Being a teacher requires a high degree of content knowledge, the ability to create and develop inclusive communities among a diverse population of students, and continued, rigorous professional development. As a teacher, I earn 60 hours of professional development each year — more than required by most professional fields. On top of those 60 hours each year, in order to consistently improve my practice, I have worked to earn a master’s degree, certification to teach English Language Learners, recognition as a National Board Certified teacher and completed multiple fellowships related to instruction and advocacy. Teachers are invested in the success of our students and the development of our own professional practice. We believe that lifelong learners create a better future for us all. But we can’t do it all at the expense of supporting our families.

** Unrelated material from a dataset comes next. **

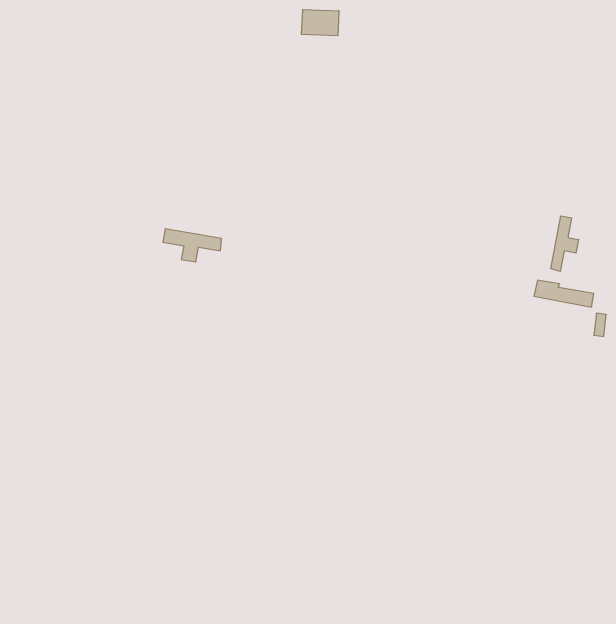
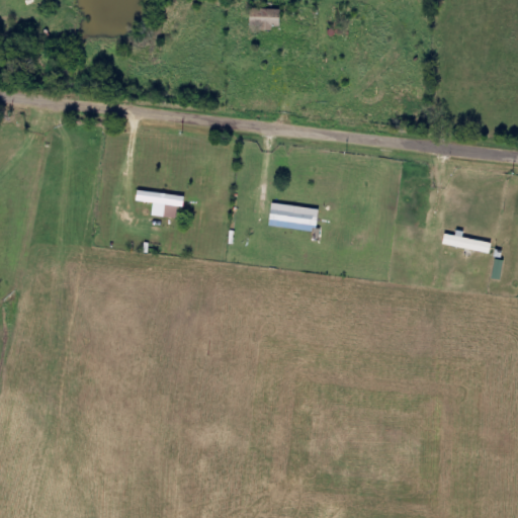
building: [551,216,579,271] -> none
building: none -> [268,205,317,226]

We see students as more than learners. We see them as humans. Many of us do this work because we hope for a better future. By teaching empathy, compassion, and inclusivity, we’re preparing not only a productive workforce; we’re creating a community that values humanity. We care deeply for our students and the future of this state that they will inherit. Like our professional development, this work isn’t easy either. It takes an emotional toll on all teachers, which often goes unrecognized. Many of my colleagues have decided that although they believe in the work they’re doing, the trade-off isn’t enough. Last year alone, seven of my colleagues in the English department left my school, many of them to seek jobs that would better support their families. Teachers are leaving because they aren’t financially compensated for the work they’re contributing to the world. If Arkansas continues to undervalue its teachers, students will suffer the consequences.

Now is the moment for our legislators to step up and fund public education, and to ensure our state’s teachers aren’t among the lowest paid in the nation. They have a chance to invest a small portion of the $1.62 billion surplus into the education of our children and the future of this state. Show our children that the quality of their education matters. That their future matters.

If legislators let this moment pass, the joke’s on us.